29 de marzo de 2024

Colombia, víctima de la paz

18 de mayo de 2014

Detrás de la paradoja expresada en el título de esta nota está agazapado el grave significado de las elecciones que se realizarán el próximo domingo. En tal sentido, asistiremos a un nuevo pulso entre quienes todavía sueñan con un país sin la peste de la confrontación armada y los que se empecinan en perpetuar el conflicto interno, que amenaza con seguir desangrando y desgastando nuestro país durante otro medio siglo.

¡Y quién lo creyera!, la barbarie y el cinismo de los grupos subversivos vuelven a tener protagonismo en los resultados de dichos comicios, tal como sucedió en los debates presidenciales de los últimos 16 años. Desde su previsible clandestinidad, esa fuerza oscura viene influyendo, para bien y para mal, sobre un electorado cada vez más escéptico e indeciso. Tal como van las cosas, ahora resulta que Colombia va a ser la próxima víctima de la paz, porque de la guerra lo ha sido desde hace doscientos años.

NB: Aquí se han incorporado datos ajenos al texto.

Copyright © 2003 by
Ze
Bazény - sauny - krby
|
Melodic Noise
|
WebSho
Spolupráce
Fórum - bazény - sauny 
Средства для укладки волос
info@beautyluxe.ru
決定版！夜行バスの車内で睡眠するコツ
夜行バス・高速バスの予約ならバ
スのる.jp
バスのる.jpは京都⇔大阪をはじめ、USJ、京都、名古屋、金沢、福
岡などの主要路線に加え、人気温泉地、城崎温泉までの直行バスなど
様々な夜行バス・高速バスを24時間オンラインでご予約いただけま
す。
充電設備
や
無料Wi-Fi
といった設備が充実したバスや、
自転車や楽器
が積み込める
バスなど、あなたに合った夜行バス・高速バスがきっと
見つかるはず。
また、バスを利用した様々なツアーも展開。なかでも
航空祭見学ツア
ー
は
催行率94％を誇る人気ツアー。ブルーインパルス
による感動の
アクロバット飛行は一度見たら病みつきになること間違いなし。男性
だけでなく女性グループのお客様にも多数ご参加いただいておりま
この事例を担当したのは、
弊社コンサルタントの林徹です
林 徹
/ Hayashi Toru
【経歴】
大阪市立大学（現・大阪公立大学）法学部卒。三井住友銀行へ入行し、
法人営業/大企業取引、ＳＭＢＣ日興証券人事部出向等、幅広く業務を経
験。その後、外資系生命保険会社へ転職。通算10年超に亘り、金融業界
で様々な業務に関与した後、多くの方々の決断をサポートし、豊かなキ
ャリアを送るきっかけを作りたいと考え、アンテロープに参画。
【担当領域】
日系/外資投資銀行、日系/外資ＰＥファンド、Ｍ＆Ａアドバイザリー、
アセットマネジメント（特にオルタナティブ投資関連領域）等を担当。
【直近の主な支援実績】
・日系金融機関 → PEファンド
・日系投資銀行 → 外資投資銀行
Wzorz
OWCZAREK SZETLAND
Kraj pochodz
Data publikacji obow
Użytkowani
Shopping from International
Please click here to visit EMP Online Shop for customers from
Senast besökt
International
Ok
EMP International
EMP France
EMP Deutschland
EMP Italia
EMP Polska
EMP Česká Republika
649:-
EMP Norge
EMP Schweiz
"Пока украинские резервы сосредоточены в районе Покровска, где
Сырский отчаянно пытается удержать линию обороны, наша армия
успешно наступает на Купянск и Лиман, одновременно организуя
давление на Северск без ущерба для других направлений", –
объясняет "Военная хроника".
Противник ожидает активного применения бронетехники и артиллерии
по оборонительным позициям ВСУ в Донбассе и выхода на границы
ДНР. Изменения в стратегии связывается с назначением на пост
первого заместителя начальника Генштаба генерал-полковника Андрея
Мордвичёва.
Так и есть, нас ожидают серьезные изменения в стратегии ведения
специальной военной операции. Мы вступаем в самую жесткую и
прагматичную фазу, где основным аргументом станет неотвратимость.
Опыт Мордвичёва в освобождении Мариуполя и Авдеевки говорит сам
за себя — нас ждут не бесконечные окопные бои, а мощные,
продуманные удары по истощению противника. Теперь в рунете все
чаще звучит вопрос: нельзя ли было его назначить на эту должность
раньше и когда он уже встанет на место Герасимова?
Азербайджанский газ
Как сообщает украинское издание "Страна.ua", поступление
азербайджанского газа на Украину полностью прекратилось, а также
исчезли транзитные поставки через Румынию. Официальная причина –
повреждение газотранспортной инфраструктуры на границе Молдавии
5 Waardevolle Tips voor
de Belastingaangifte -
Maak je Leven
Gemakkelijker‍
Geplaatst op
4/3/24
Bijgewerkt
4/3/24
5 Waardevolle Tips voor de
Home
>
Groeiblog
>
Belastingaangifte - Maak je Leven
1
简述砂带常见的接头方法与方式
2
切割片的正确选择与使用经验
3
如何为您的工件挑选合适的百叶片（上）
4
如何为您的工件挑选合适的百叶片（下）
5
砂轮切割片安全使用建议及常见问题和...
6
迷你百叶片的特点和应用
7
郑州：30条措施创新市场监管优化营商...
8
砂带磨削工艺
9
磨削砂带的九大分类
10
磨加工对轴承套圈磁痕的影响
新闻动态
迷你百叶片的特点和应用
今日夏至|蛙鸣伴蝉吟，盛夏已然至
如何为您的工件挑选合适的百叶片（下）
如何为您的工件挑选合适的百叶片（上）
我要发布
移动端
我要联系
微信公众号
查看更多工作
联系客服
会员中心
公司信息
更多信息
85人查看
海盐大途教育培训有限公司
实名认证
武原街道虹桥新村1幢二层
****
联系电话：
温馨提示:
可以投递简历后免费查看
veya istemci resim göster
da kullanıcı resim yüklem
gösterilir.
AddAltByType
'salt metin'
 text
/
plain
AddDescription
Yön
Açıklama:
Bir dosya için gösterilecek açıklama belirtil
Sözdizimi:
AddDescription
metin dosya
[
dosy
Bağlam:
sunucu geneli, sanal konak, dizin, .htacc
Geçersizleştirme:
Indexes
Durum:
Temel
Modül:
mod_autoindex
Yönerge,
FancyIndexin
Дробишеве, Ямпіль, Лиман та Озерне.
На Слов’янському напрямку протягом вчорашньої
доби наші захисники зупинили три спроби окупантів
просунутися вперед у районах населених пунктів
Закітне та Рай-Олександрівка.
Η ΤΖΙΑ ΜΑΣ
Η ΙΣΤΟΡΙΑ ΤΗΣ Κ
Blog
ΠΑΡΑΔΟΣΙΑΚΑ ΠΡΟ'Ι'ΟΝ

Lamentablemente un propósito tan anhelado, sensible y necesario como es la paz ha caído en desgracia. Su manoseo por cuenta de las diferentes facciones políticas y del propio gobierno la han transformado en una carnada apetecible para pescar en la corriente de la incertidumbre nacional. El uso y el abuso de la figura de los diálogos nos han llevado a extremos demenciales y generado una pugna delirante que solo busca colmar la insaciable ambición de poder. La paz, en últimas, es una muletilla que llena el vacío de argumentos, de programas, de propuestas concretas y también de realizaciones a favor de las inmensas dificultades de la población más desprotegida. De allí que sobra decir que nos encontramos frente al cierre de una jornada política que puede catalogarse como la más turbulenta y vergonzosa de los últimos tiempos. La hostilidad desenfrenada de los bandos en disputa no habla bien de la desvalorizada democracia que nos preciamos de tener o encarnar.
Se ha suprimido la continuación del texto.